#### Passage to read

The Ultimate Dialer Guide for Your Outbound Call Center

The Ultimate Dialer Guide for Your Outbound Call Center

Contrary to popular belief, dialers are not used just for telemarketing.  The right dialer can turn any inbound contract center into a powerful blended contact center to help accelerate business growth.  The challenge is selecting the best dialer for the task at hand.  This guide will review different types of dialers, and help you decide which dialer is best suited for you. We will also look at compliance risks associated with using dialers along with the many benefits a dialer can deliver. And finally, we provide some key factors to consider when looking for a dialer.

What is a dialer?

A dialer is defined as software used for automatically calling telephone numbers. A dialer is also commonly known as an auto dialer, or predictive dialer.  A dialer is frequently used to automatically make a large volume of outbound telephone calls.  It is often used by inside sales teams to prospect for new customers and is a technology that primarily distinguishes an outbound call center from an inbound call center. A dialer can be very basic or very sophisticated depending on needs.  As a result, there are many dialer variations. 

Comparing dialers

Let’s explore the different kinds of dialers and how they differ.

########
#### The data

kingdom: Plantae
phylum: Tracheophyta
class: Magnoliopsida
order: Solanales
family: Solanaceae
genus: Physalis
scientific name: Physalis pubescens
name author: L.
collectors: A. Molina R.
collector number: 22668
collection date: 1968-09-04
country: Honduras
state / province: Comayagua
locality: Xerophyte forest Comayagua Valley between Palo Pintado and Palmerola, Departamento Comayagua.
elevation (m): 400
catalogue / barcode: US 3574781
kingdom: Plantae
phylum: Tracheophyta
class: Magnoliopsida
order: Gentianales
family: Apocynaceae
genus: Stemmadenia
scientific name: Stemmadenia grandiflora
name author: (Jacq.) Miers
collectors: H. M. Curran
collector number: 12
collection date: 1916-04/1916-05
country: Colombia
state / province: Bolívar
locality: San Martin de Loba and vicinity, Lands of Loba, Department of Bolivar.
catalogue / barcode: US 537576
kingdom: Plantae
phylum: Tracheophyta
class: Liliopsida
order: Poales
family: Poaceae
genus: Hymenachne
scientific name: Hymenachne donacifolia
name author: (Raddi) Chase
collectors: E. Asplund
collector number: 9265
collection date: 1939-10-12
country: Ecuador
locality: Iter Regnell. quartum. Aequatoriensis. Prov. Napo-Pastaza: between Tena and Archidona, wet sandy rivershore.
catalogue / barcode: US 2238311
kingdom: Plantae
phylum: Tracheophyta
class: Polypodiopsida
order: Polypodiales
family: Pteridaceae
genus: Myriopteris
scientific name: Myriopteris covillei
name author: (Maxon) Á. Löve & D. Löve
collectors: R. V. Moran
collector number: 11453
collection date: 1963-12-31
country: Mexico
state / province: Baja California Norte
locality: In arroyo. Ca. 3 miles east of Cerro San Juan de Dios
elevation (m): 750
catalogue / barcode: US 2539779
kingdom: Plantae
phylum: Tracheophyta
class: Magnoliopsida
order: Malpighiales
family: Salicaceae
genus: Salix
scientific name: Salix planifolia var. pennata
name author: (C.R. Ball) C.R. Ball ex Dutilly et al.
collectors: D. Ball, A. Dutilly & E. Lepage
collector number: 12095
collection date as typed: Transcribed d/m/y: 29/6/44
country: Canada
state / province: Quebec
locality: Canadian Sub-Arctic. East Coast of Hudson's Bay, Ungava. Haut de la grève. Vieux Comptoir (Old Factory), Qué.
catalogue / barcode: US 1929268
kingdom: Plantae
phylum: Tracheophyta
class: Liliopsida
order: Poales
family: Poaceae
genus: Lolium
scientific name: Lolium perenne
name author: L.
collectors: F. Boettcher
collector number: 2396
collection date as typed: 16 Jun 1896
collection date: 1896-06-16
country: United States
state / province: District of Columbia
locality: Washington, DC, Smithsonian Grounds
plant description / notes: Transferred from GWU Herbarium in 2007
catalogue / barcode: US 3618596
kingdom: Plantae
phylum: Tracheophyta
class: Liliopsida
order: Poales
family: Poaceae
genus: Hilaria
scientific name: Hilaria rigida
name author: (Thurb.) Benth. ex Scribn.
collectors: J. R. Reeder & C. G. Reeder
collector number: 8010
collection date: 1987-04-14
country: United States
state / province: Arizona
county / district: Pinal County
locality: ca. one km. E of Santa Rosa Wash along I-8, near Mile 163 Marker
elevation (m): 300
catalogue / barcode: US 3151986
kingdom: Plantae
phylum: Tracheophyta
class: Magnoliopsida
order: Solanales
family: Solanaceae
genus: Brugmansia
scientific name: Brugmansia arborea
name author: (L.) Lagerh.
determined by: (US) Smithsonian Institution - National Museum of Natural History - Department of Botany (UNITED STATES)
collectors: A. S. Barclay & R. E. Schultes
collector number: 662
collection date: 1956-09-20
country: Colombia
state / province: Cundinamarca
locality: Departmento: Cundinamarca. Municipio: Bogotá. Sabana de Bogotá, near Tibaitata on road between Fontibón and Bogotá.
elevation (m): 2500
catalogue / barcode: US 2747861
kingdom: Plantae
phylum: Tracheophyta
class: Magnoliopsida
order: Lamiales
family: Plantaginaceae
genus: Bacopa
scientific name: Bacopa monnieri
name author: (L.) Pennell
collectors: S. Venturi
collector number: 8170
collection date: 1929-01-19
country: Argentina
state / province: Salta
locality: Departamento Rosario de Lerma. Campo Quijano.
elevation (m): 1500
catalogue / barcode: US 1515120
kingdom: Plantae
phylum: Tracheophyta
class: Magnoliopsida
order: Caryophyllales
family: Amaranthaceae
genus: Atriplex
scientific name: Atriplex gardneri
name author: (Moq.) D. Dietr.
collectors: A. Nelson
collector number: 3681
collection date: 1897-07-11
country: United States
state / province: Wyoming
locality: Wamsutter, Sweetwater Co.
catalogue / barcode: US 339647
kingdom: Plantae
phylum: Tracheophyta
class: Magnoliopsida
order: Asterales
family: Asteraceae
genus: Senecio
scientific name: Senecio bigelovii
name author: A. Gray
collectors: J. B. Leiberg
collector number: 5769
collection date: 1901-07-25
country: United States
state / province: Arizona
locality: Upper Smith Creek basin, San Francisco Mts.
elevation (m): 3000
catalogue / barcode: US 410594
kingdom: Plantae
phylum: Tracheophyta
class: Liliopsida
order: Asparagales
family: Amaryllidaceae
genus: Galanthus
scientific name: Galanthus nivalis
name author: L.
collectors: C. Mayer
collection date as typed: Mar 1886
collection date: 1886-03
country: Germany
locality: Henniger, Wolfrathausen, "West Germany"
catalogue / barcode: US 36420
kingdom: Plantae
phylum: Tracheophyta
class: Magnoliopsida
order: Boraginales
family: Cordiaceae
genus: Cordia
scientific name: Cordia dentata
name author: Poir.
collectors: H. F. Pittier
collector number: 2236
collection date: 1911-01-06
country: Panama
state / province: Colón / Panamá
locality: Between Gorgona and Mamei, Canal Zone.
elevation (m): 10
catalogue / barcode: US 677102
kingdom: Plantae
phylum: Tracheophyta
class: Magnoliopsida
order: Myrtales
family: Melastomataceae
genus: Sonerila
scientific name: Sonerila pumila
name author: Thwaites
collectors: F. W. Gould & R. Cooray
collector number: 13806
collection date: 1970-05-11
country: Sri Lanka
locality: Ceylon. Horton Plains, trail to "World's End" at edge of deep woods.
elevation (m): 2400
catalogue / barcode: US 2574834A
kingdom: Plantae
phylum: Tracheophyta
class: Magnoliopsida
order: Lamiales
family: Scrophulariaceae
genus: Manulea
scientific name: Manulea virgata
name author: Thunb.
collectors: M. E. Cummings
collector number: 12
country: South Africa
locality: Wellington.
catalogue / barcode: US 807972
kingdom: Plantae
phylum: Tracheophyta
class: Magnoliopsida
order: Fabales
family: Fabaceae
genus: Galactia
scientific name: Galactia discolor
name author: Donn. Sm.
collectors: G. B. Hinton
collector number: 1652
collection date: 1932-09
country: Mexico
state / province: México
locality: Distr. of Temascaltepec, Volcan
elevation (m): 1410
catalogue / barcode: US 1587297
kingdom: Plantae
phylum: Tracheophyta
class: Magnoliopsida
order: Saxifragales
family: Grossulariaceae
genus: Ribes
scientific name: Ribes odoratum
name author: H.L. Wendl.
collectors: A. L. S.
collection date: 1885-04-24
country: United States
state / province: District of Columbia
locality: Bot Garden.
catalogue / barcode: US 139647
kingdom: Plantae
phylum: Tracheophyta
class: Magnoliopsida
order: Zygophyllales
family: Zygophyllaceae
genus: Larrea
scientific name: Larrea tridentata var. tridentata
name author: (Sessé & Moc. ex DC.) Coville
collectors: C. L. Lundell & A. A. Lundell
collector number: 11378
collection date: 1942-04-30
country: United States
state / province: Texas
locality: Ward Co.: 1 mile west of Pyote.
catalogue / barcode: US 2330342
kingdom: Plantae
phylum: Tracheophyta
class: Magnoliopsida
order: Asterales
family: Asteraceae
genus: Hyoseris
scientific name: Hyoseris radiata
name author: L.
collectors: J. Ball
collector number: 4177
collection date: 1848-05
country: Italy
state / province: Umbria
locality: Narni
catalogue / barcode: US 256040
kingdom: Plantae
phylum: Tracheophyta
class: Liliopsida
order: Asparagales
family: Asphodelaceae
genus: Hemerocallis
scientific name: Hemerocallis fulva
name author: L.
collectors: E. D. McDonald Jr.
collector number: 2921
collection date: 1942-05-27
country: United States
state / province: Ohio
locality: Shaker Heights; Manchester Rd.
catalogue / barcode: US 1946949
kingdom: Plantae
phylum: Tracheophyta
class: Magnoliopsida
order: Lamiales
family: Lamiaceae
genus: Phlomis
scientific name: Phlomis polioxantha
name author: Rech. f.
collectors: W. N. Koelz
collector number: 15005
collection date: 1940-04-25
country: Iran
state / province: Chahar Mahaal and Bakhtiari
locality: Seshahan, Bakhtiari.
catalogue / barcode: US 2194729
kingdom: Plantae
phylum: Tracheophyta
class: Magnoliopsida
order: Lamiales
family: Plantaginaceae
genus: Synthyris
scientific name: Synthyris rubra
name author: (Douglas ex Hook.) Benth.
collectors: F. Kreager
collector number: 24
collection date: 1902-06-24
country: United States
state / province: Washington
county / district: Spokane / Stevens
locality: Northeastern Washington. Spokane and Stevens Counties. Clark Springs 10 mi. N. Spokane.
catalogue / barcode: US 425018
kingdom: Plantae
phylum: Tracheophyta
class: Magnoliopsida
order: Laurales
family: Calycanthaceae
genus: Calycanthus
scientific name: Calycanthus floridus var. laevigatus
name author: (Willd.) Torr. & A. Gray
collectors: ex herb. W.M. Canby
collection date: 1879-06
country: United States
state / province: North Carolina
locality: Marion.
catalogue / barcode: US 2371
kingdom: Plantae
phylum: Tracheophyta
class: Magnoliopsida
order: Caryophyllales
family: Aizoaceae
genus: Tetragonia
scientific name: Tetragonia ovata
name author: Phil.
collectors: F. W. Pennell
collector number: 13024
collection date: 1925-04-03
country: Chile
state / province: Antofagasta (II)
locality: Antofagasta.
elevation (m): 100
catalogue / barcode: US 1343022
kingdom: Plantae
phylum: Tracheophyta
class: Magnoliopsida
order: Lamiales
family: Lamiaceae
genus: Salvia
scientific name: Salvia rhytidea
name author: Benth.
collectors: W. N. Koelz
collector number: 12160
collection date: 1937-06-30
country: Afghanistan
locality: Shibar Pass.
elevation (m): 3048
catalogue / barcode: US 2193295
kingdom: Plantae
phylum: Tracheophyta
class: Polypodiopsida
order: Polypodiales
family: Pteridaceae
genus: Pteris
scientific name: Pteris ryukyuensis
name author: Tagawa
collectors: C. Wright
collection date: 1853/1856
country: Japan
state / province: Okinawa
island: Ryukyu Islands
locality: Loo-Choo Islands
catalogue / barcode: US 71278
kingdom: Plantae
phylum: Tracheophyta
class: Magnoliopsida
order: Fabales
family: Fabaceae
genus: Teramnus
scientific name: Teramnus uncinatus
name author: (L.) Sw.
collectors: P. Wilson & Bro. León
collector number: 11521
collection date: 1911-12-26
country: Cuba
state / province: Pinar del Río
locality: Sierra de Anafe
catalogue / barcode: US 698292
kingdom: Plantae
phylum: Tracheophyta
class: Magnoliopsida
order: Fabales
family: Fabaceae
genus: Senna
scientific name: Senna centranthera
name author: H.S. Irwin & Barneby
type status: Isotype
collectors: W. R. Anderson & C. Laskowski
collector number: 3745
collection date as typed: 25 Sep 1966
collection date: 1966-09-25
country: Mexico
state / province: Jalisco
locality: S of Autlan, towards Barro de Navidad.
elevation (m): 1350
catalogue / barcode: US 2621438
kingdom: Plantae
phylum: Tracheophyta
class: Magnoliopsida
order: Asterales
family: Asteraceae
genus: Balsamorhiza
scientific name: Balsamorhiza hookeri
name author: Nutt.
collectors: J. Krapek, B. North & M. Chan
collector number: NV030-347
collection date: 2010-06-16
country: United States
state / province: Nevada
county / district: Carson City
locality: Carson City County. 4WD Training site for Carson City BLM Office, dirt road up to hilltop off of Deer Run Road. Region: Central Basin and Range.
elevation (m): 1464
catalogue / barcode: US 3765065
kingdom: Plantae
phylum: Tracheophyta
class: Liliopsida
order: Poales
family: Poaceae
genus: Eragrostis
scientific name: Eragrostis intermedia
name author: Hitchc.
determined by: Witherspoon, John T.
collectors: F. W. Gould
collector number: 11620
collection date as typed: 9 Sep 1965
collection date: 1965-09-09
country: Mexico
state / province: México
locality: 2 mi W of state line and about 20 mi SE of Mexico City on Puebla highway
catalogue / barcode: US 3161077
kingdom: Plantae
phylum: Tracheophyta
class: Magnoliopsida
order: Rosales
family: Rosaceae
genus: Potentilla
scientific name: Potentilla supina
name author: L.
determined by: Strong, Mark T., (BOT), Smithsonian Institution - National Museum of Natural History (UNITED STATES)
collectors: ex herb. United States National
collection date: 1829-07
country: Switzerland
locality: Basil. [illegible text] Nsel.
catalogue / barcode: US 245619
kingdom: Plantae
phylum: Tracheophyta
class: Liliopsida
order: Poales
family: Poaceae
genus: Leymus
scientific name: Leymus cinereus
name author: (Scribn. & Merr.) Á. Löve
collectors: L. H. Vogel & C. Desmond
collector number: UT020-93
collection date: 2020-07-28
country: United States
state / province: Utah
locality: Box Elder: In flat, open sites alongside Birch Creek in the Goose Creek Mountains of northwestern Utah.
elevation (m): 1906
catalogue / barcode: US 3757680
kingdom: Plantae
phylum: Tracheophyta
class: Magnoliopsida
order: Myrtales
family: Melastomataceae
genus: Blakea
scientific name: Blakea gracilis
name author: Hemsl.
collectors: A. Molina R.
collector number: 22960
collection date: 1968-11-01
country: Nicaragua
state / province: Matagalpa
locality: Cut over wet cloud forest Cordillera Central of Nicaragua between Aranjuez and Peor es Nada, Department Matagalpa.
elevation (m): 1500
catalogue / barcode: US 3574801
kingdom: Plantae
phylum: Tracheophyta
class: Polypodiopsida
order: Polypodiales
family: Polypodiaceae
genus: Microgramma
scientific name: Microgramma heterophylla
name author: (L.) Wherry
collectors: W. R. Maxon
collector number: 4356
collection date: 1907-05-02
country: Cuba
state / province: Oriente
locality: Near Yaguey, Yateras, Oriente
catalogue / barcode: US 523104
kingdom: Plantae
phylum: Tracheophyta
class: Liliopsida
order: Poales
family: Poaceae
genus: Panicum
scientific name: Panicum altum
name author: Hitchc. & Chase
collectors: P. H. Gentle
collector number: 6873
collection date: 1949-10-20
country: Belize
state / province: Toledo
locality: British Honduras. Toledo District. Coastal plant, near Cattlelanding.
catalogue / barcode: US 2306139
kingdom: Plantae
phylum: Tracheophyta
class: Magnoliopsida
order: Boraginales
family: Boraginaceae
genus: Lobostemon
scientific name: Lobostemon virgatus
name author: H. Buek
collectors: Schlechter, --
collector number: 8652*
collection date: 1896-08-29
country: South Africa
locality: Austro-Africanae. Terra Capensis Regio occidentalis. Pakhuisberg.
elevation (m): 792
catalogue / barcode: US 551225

########

[Task to complete]: What comes next in the guide to dialers for outbound call centers? Continue it from its last line.

[Output of the exercise]:
Auto dialer

An auto dialer is the most basic of dialers. As its name implies, it automates simple outbound calling functions.  An auto dialer will automatically place calls to contact numbers supplied from a list.  If a call is answered, an auto dialer can play a recorded message and even ask recipients to choose response options by pressing keys on their telephone handset.  Auto dialers are well suited for proactive notifications or unattended actions like completing an automated survey.

Power/progressive dialer

A power dialer is different from an auto dialer in that a power dialer is designed to be used by a live agent (support or service agent, salesperson or similar).  A power dialer will automatically place calls to numbers supplied from a list (typically provided by a CRM).  However, a power dialer will only place a single call for one agent at a time. Each call is automatically initiated once an agent concludes the prior call.  A power dialer makes it earlier for agents to place outbound calls and improves agent efficiency.  However, a lot of time is still wasted as agents wade through unanswered numbers (e.g., disconnected, busy, no answer, hang up, or answered by FAX or auto-attendant.) A power dialer is suited for a small sales team or a contact center that needs to make infrequent outbound notification calls like for a product recall or similar. 

Preview dialer

A preview dialer (sometimes also called a click-to-call dialer) is like a power dialer but with one important distinction.  A preview dialer is often used with a CRM and may be integrated right into the CRM desktop.  When an agent is ready to place a call, the CRM will display the customer record associated with the contact number.  This gives an agent time to preview the customer data before the call is placed.  When the agent is ready, then they instruct the dialer to proceed.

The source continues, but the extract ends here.